→ ЗАДАНИЕ 1
Воспроизведите без изменений строки из записей, начиная со строки, содержащей "助けてみると、両親に捨てられて行き場がないと知", и заканчивая строкой, содержащей "のやりとりを見ていくアニメです。", включая обе.

В начале лета 91-го я как-то заглянул в редакцию "Голдэнэ Кейт" к  Шпиглблату, готовившему мою публикацию. Редакция этого лучшего идишского журнала (на ул. Вейцман, 30) занимала небольшое квартирного типа помещеньице из двух маленьких комнат и кухни, частично приспособленной под что-то вроде подсобки. Штат – три человека: в задней комнатке главный редактор, а в первой, проходной – исполнявший все прочие творческие и технические функции, включая во всякое время дня отстукивание на пишущей машинке авторских текстов – поэт и эссеист Александр Шпиглблат. Третьим работником, не имевшим, впрочем, своего рабочего места, был "менаэль"– заведующий Мойше Милис...  Я пробежал глазами верстку и уже собрался уйти, как из "кабинета" вышел Суцкевер. Обычно мы спускались с ним в кафе в том же здании (Бейт Хемлин), но на сей раз он предложил пообедать у них, жил он неподалеку. Цветов, сказал он, сегодня не надо (я всегда приносил Фрейдке нечётных несколько роз), потому что жены дома нет, а по рюмочке коньяку у него найдется.

В тот раз он мне рассказывал об Илье Эренбурге, самом светлом и любимом человеке из всех писателей и вообще всех, кроме родни, кого он в жизни встречал. Когда я сказал ему, что в квартире Ирины Ильиничны, дочери Эренбурга, я пару лет назад видел на стене его, Суцкевера, портрет маслом, с преобладанием, как помнилось, зеленых оттенков, – он  глянул на меня вспыхнувшим взором, молча поднялся из-за стола, достал из застекленного шкафа бокал и наполнил его до половины – "вы, Лев, похоже, человек натренированный, что вам рюмка, давайте оба выпьем за дорогого Илью Григорьевича, хотя проза его, я думаю, вам не очень.... Ах, неужели мой портрет еще жив там...".

В 1944-м в оккупированную Белоруссию, в леса Нарочи, был через линию фронта послан за Абрамом и Фрейдкой Суцкевер, бежавшими из Виленского гетто и находившимися в партизанском отряде, небольшой самолет, их  чудом вывезший в Москву. За этой  спасательной акцией стоял Илья Эренбург, добившийся (по некоторым свидетельствам или домыслам) личного распоряжения Сталина.

→ ИСХОДНЫЕ ЗАПИСИ
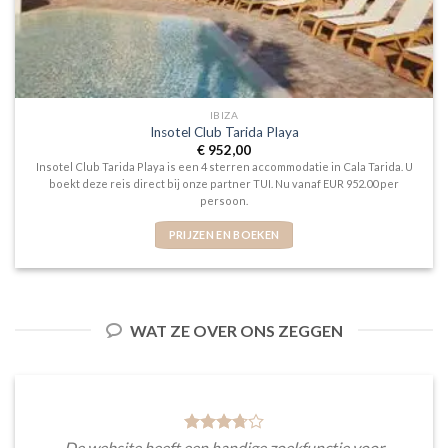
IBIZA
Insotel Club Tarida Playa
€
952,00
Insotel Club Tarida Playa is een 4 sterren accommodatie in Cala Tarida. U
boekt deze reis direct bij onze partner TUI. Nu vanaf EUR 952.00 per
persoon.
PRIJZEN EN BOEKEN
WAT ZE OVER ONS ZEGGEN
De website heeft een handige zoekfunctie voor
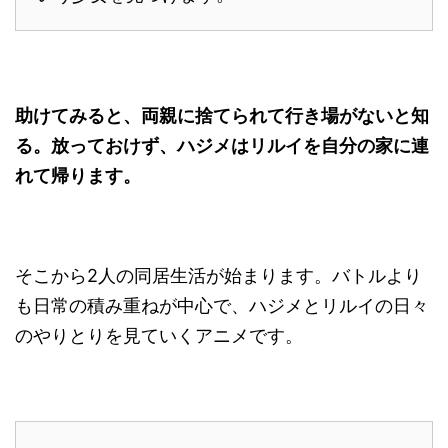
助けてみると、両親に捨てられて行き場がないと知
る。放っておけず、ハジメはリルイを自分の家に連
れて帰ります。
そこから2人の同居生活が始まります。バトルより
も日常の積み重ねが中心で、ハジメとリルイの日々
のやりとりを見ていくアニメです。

...

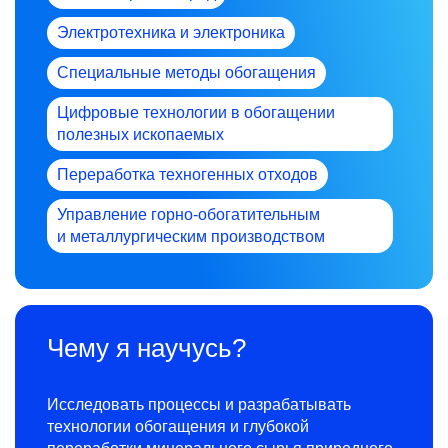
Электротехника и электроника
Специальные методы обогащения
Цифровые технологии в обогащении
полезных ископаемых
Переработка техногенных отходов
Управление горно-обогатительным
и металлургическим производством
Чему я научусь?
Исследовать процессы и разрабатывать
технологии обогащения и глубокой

==

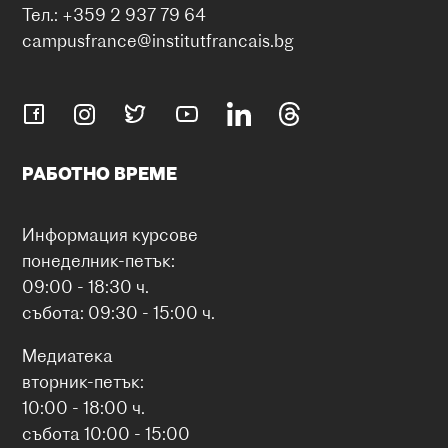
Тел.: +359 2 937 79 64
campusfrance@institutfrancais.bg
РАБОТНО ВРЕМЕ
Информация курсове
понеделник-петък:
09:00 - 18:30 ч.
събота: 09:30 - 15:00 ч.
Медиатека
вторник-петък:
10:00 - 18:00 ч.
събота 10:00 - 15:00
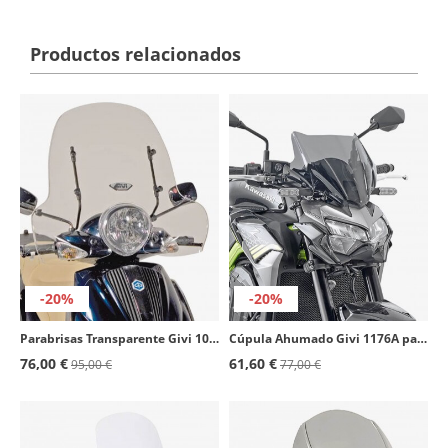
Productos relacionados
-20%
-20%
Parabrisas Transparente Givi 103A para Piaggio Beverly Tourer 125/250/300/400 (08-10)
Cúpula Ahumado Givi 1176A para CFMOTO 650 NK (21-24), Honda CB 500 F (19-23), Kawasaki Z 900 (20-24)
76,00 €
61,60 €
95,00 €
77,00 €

→ ЗАДАНИЕ 2
Напишите продолжение текста воспоминаний о Суцкевере и Эренбурге, начиная сразу после его последнего предложения.

→ ПОЛЕ ОТВЕТА 1
助けてみると、両親に捨てられて行き場がないと知
る。放っておけず、ハジメはリルイを自分の家に連
れて帰ります。
そこから2人の同居生活が始まります。バトルより
も日常の積み重ねが中心で、ハジメとリルイの日々
のやりとりを見ていくアニメです。

→ ПОЛЕ ОТВЕТА 2
А 29 апреля 1944 г. Эренбург опубликовал в "Правде" очерк о Суцкевере "Торжество человека", открыв ему, практически, доступ в московские писательские и жизнеобеспечивающие круги. Эренбург писал: "Несколько дней тому назад в Москву приехал боец литовского партизанского отряда, еврейский поэт Суцкевер. Он привез письма Максима Горького, Ромена Роллана – эти письма он спас от немцев. Он спас дневник Петра Великого, рисунки Репина, картину Левитана, письмо Льва Толстого и много других ценнейших реликвий России.(...) Осенью 1942 года он написал поэму "Колнидре". Ее содержание напоминает трагедию древности, но оно взято из жизни гетто. (...) У поэта Суцкевера был в руке автомат, в голове – строфы поэмы, а на сердце письма Горького. Вот они, листки с выцветшими чернилами. Я узнаю хорошо знакомый нам почерк. Горький писал о жизни, о будущем России, о силе Человека...".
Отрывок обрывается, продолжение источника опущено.